OK, so you'll have to forgive my ignorance again.

So you are saying that it may be a bug to use vmovdqa if the source and/or destination are not 16-byte aligned; but all the user code you have seen has undefined behavior so you're not going to answer. Is that correct?

(My apologies if its too sharp a point. I'm just trying to figure out what the preconditions are for vmovdqa, and if it should be used when source or destination is 8-byte aligned).

Comment 17 Jakub Jelinek 2015-07-13 12:06:01 UTC

(In reply to Jeffrey Walton from comment #16)
> OK, so you'll have to forgive my ignorance again.
> 
> So you are saying that it may be a bug to use vmovdqa if the source and/or
> destination are not 16-byte aligned; but all the user code you have seen has
> undefined behavior so you're not going to answer. Is that correct?
> 
> (My apologies if its too sharp a point. I'm just trying to figure out what
> the preconditions are for vmovdqa, and if it should be used when source or
> destination is 8-byte aligned).

I'm saying we as the compiler writers know what we are doing, and the various cases like using unaligned accesses or peeling for alignment or versioning for alignment, or realigning arrays are handled in the compiler.
They do assume that the source is valid and does not trigger undefined behavior.
If you e.g. compile on x86_64 with -O3 -mavx2
void
foo (int *a, int *b)
{
  int i;
  for (i = 0; i < 64; i++)
    a[i] = 2 * b[i];
}
you'll see that compiler decided to peel for alignment of b pointer and you can see an (unrolled) scalar loop first that handles first few iterations to align b if it is not already aligned, and then the main vector loop uses
vmovdqa for loads and vmovups for stores (because the a pointer modulo 32 might not be the same as b pointer modulo 32).  If you compile with -O2 -ftree-vectorize -mavx2, you'll see that peeling for alignment isn't performed, as it enlarges the code, and vmovdqu is used for the loads instead.
The peeling for alignment assumes that there is no undefined behavior originally, so if you call this with (uintptr) b % sizeof (int) != 0, it will not work properly, but that is a bug in the code, not in the compiler.
So, if you have some testcase where there is no undefined behavior triggered (try various sanitizers, inspect the code yourself, read the C standard), and you are convinced the compiler introduces a bug where there isn't originally (i.e. miscompiles the code), feel free to file a new bugreport.
Nothing like that has been presented in this PR.

Comment 18 Yann Collet 2015-08-12 18:24:43 UTC

This issue makes me wonder : how to efficiently access unaligned memory ?


The case in point is ARM cpu.

────────────────────────────────────────

INSTRUCTION 1
Transcribe the rows starting with the line that contains "What is the difference between the number" and going on through the line that contains "At how many", including both of those lines, and leave the pictures out of your transcription.
The compiler bug thread and the rows were taken from unrelated sources.

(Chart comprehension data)
────────────────────────────────────────

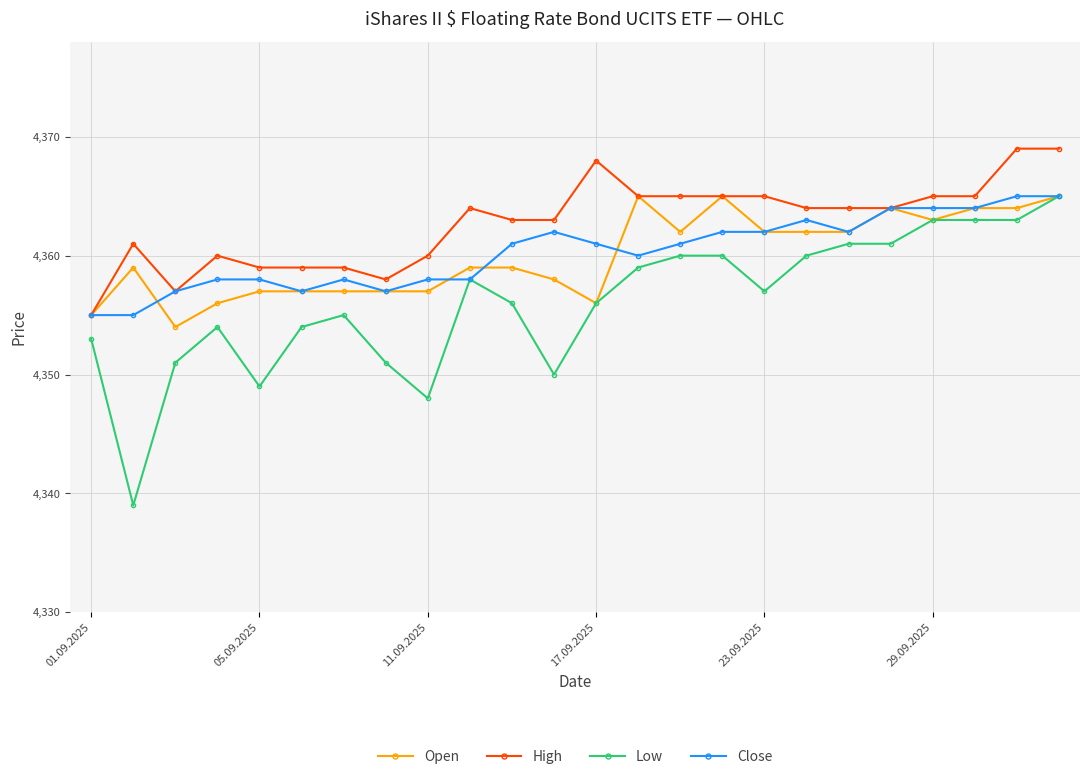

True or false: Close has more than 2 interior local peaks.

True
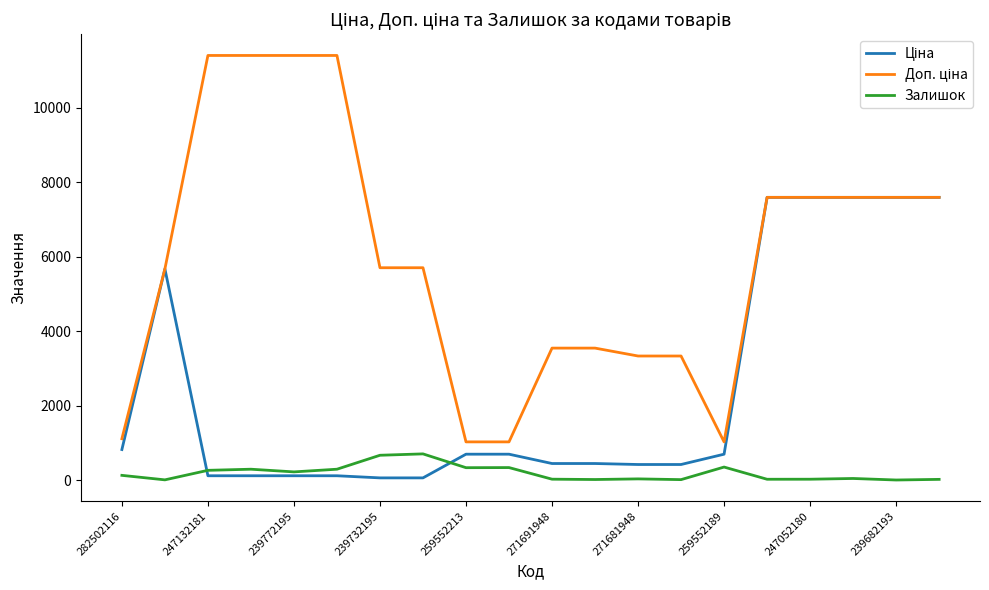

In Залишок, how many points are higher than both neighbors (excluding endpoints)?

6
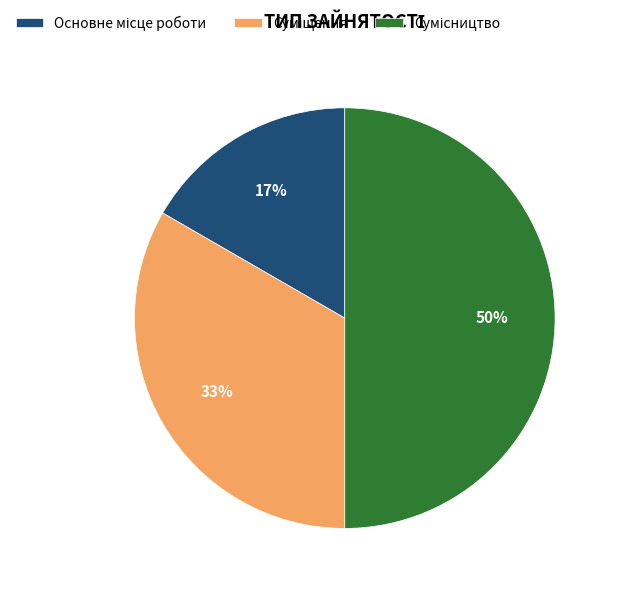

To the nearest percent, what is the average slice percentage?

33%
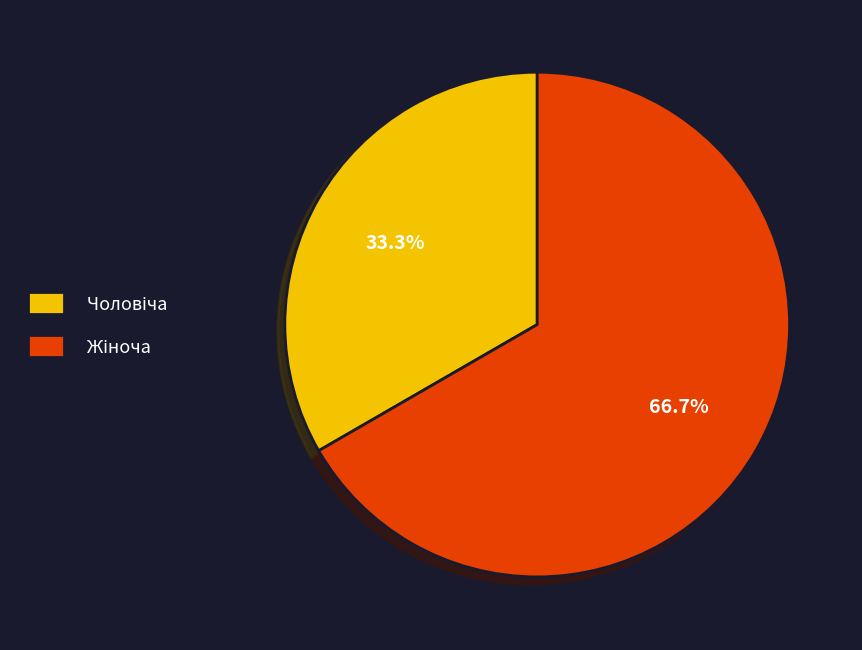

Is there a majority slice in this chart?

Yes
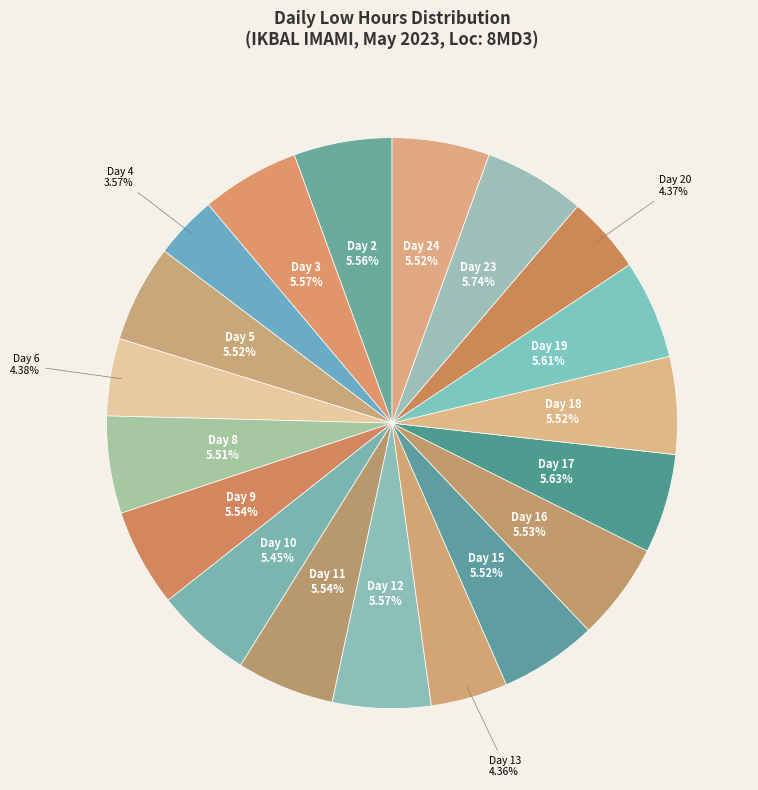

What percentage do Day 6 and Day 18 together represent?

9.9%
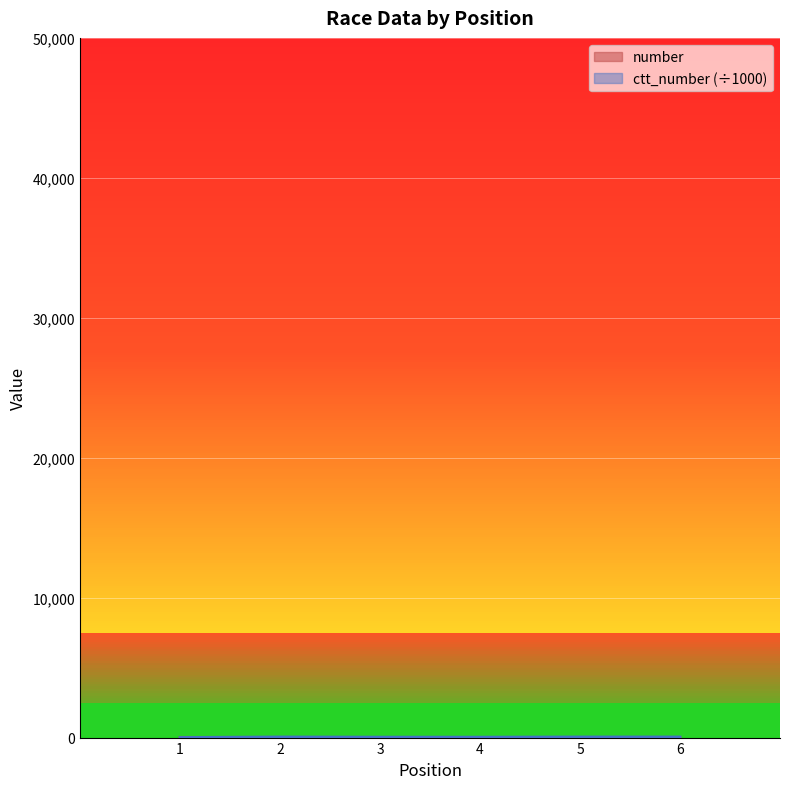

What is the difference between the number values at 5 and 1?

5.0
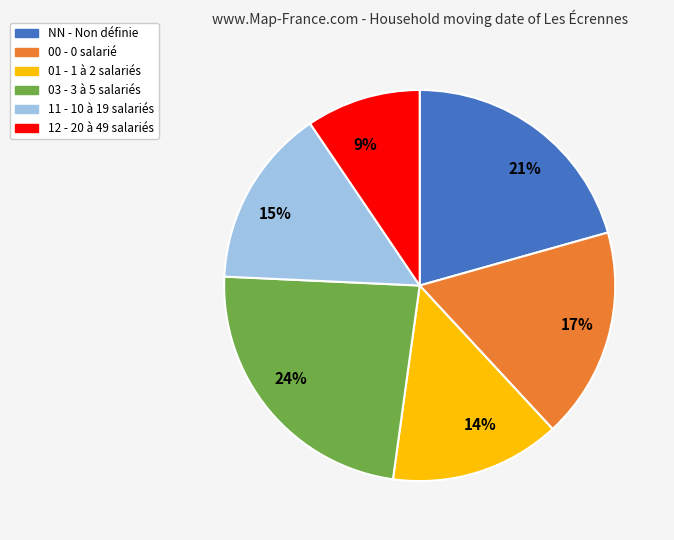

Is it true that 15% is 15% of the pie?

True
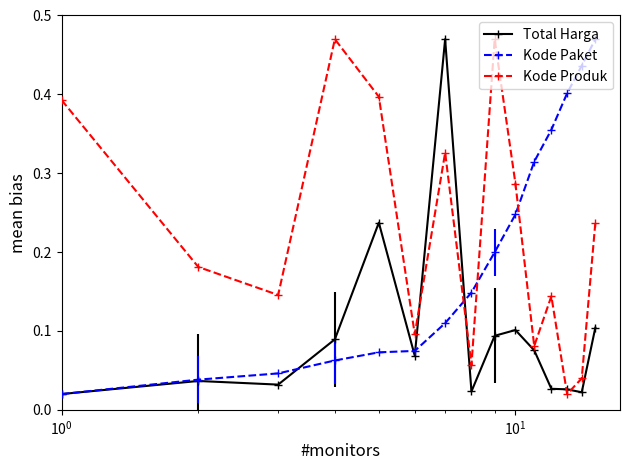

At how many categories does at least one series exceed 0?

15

────────────────────────────────────────

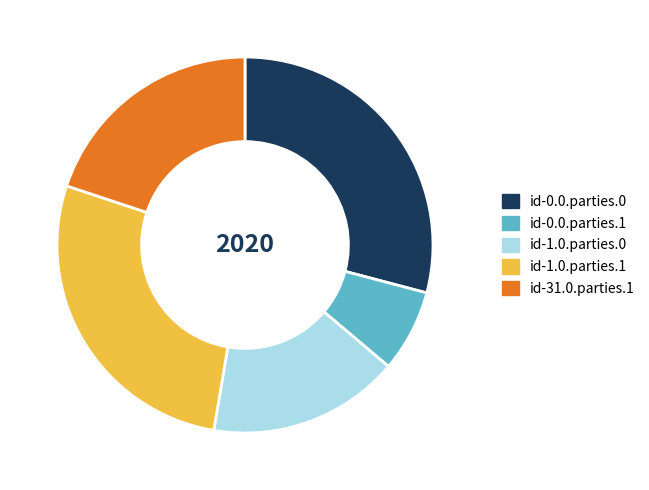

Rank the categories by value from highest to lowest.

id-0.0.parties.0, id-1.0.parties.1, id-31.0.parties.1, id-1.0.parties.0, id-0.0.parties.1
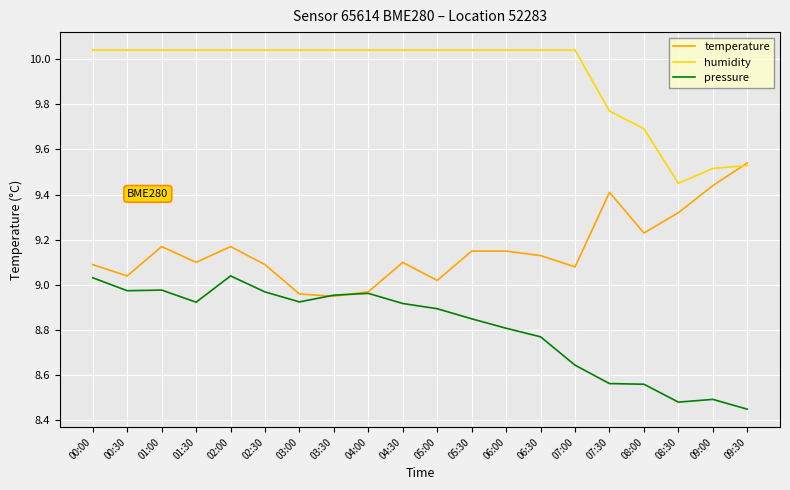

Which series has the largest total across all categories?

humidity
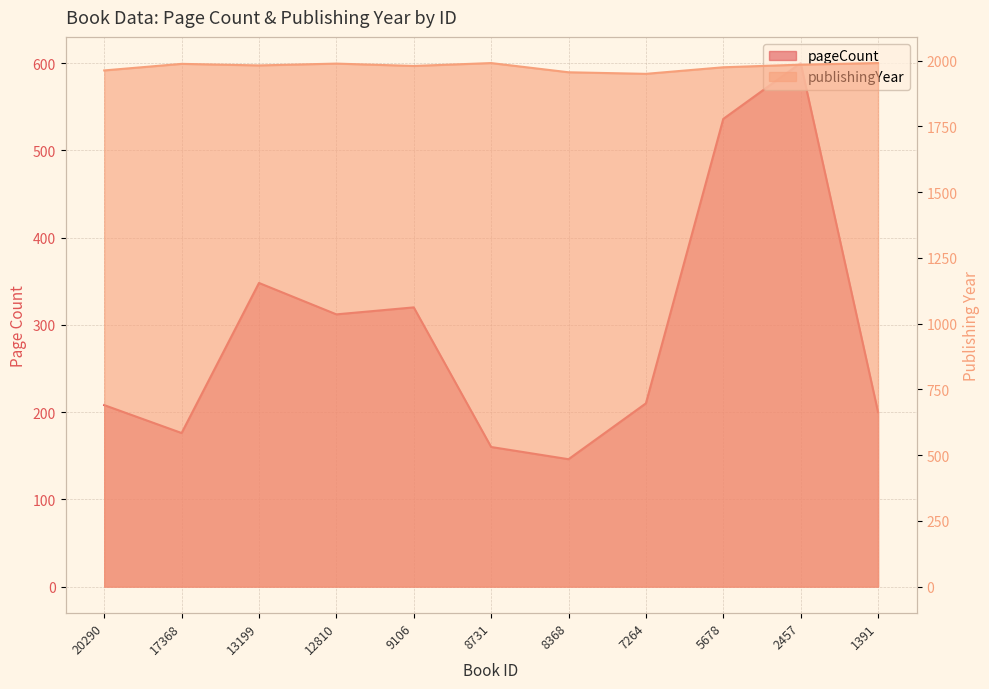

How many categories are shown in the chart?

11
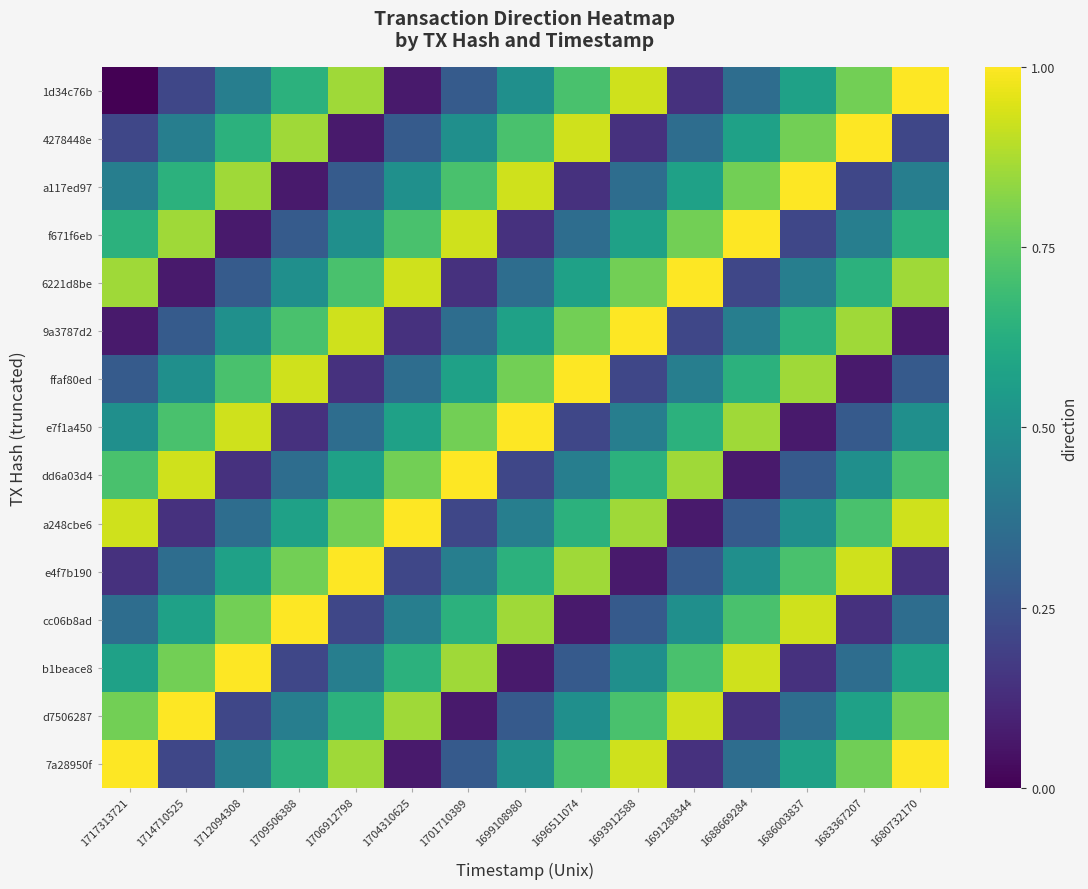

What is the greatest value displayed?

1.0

────────────────────────────────────────

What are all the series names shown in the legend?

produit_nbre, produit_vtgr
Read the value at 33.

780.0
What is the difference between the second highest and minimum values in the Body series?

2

────────────────────────────────────────

INSTRUCTION 2
Restate the compiler bug thread word for word, starting with "I'm saying we" and going on through "0; i < 64; i++)".

PROBLEM SOLUTION 1
What is the difference between the number values at 5 and 1?

5.0

Is it true that 15% is 15% of the pie?

True

At how many categories does at least one series exceed 0?

PROBLEM SOLUTION 2
I'm saying we as the compiler writers know what we are doing, and the various cases like using unaligned accesses or peeling for alignment or versioning for alignment, or realigning arrays are handled in the compiler.
They do assume that the source is valid and does not trigger undefined behavior.
If you e.g. compile on x86_64 with -O3 -mavx2
void
foo (int *a, int *b)
{
  int i;
  for (i = 0; i < 64; i++)